#### [PROBLEMS AND TASKS]
1. In the GWHD 2021 segmentation notes, which dataset's bounding boxes are to be converted into segmentations?
2. Reproduce the stretch of the GWHD 2021 segmentation notes from "# Step 2 - Creating" through "datset to Roboflow.", character for character.

#### [DOCUMENT EXTRACT]
╭──

# Step 2 - Creating Segmentation Annotations of GWHD 2021 Dataset for Roboflow

Goal
* To convert the bounding boxes of the GWHD 2021 dataset to segmentations for a new segmentation dataset.
* To upload the new segmentation datset to Roboflow.

Resources

* https://github.com/facebookresearch/sam2#model-description
* https://roboflow.com/formats/yolov8-pytorch-txt
* https://blog.roboflow.com/how-to-use-segment-anything-model-sam/
* https://docs.ultralytics.com/datasets/segment/#ultralytics-yolo-format
* https://blog.roboflow.com/convert-bboxes-masks-polygons/#how-to-convert-a-mask-to-a-polygon
* https://supervision.roboflow.com/detection/utils/
* https://stackoverflow.com/questions/1773805/how-can-i-parse-a-yaml-file-in-python
* https://supervision.roboflow.com/detection/utils/#supervision.detection.utils.mask_to_polygons
* https://colab.research.google.com/github/facebookresearch/sam2/blob/main/notebooks/image_predictor_example.ipynb#scrollTo=3c2e4f6b
* https://docs.ultralytics.com/datasets/segment/#ultralytics-yolo-format


# Environment Set-up

Part of the "Environment Set-up and and "Set-up" code were copied from this [notebook](https://colab.research.google.com/github/facebookresearch/sam2/blob/main/notebooks/image_predictor_example.ipynb#scrollTo=07fabfee)

╰──

#### [RECORD EXCERPTS]
╭──

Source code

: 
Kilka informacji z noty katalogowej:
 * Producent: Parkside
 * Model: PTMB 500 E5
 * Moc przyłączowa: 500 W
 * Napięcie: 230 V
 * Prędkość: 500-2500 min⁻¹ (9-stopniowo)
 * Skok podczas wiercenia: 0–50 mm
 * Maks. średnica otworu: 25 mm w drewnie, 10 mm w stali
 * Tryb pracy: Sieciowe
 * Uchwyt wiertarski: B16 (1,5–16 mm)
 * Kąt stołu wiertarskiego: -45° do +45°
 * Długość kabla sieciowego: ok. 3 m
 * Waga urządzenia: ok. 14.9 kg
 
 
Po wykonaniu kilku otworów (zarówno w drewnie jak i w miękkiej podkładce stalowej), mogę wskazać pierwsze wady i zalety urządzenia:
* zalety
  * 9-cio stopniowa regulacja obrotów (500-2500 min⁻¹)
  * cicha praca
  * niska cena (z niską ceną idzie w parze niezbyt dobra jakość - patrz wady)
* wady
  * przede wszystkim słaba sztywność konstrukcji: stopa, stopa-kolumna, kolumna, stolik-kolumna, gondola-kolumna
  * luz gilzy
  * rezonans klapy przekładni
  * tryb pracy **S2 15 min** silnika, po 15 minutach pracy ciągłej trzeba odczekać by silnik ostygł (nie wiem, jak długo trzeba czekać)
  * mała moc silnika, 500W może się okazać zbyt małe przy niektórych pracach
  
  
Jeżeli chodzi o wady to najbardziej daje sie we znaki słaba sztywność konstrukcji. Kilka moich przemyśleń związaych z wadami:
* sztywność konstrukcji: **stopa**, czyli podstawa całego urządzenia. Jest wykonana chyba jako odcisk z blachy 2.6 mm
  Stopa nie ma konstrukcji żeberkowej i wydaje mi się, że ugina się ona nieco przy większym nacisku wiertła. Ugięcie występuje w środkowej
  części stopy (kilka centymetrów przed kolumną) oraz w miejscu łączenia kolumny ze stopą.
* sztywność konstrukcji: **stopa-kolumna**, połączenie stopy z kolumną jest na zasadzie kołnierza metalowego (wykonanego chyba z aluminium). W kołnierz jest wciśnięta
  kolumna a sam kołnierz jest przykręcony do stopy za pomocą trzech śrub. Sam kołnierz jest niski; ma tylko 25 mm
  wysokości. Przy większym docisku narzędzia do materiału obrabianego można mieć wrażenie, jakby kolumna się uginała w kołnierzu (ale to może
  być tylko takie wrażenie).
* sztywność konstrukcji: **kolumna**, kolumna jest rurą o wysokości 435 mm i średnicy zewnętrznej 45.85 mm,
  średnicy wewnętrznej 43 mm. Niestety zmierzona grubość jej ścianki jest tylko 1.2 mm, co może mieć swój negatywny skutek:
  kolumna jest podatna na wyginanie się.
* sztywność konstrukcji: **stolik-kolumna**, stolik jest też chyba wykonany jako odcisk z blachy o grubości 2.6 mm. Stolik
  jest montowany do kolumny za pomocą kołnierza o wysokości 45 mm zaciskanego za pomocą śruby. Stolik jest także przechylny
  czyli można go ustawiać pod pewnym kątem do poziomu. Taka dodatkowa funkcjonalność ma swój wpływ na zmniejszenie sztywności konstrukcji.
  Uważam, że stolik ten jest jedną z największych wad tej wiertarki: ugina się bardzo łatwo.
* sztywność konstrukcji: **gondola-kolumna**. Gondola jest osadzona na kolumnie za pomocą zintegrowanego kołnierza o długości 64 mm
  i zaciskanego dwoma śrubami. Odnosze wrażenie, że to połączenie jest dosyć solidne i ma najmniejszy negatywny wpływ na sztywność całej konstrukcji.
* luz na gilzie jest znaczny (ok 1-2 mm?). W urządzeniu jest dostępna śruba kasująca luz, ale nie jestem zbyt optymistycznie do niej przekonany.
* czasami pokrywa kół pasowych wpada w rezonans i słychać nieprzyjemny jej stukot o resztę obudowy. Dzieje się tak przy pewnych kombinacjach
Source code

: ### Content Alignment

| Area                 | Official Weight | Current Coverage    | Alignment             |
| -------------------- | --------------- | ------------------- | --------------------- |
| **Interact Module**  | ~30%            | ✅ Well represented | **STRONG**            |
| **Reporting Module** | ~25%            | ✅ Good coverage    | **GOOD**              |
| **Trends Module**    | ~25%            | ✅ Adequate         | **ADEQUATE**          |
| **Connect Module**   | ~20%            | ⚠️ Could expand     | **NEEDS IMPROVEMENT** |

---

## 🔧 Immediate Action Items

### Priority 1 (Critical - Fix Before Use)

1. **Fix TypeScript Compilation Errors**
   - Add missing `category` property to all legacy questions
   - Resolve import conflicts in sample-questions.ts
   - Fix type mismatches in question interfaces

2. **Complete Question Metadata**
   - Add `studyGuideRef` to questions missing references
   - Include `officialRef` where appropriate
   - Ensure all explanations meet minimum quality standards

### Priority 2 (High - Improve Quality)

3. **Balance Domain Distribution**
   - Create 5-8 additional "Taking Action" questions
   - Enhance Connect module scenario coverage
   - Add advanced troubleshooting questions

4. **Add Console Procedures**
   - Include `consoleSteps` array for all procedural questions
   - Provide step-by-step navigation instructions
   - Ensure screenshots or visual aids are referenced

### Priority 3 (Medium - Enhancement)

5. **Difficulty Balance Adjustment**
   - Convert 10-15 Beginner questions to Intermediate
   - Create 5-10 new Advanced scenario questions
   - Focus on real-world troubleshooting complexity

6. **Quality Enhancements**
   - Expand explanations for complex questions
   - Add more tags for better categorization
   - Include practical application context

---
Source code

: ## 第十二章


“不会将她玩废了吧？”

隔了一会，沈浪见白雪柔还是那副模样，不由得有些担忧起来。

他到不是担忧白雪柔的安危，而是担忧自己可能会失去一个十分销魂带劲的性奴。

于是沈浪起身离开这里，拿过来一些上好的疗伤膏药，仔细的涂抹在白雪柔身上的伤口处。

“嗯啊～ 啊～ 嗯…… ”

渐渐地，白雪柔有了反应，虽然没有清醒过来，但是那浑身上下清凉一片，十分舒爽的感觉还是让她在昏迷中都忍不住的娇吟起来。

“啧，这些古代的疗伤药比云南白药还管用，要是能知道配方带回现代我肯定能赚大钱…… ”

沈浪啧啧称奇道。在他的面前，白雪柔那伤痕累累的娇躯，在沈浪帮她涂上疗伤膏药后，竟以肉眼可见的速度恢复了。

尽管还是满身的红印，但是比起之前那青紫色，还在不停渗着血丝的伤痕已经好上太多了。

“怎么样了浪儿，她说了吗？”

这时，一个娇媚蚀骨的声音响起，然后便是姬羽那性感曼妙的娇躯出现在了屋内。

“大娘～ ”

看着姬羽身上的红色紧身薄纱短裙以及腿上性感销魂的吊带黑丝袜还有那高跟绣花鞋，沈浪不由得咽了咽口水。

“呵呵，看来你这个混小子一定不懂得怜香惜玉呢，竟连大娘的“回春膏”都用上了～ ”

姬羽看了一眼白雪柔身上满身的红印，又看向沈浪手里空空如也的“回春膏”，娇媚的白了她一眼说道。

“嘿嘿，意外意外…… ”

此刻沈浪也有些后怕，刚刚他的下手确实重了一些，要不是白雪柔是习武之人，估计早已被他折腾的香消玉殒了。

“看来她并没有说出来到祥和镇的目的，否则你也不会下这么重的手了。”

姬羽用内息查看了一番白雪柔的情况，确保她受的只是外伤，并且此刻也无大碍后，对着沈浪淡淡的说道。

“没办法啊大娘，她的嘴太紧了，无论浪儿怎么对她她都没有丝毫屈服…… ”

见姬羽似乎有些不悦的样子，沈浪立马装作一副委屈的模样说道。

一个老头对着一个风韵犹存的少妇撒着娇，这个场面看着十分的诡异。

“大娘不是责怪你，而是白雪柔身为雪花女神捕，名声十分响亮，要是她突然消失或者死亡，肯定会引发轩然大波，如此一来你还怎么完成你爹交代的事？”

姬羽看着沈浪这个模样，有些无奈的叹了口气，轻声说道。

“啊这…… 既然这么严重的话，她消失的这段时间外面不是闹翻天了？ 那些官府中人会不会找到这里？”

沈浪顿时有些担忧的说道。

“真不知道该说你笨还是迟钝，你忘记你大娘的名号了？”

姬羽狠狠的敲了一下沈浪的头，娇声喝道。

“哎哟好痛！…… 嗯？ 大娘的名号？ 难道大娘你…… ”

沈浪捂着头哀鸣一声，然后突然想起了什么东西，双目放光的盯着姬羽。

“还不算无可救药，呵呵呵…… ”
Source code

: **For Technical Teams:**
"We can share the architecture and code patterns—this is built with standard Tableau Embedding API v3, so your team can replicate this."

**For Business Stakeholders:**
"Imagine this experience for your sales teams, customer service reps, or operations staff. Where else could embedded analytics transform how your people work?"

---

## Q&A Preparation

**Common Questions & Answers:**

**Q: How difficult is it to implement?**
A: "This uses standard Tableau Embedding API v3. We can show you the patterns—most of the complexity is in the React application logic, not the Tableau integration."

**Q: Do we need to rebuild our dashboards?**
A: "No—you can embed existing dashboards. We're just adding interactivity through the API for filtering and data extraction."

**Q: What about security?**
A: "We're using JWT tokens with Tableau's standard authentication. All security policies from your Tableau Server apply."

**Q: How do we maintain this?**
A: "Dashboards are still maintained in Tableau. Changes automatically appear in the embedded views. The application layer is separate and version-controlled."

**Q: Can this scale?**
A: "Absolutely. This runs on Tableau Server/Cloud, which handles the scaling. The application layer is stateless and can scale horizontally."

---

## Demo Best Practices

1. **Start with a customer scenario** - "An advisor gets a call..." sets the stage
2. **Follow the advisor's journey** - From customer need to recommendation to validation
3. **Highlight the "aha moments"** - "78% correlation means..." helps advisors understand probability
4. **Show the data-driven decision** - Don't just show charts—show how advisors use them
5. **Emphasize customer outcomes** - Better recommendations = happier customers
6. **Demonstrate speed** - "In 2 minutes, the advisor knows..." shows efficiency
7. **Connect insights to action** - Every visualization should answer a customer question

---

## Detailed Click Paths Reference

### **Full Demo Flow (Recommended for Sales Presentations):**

╰──

#### [ANSWER SET]
1. The GWHD 2021 dataset.

2.
# Step 2 - Creating Segmentation Annotations of GWHD 2021 Dataset for Roboflow

Goal
* To convert the bounding boxes of the GWHD 2021 dataset to segmentations for a new segmentation dataset.
* To upload the new segmentation datset to Roboflow.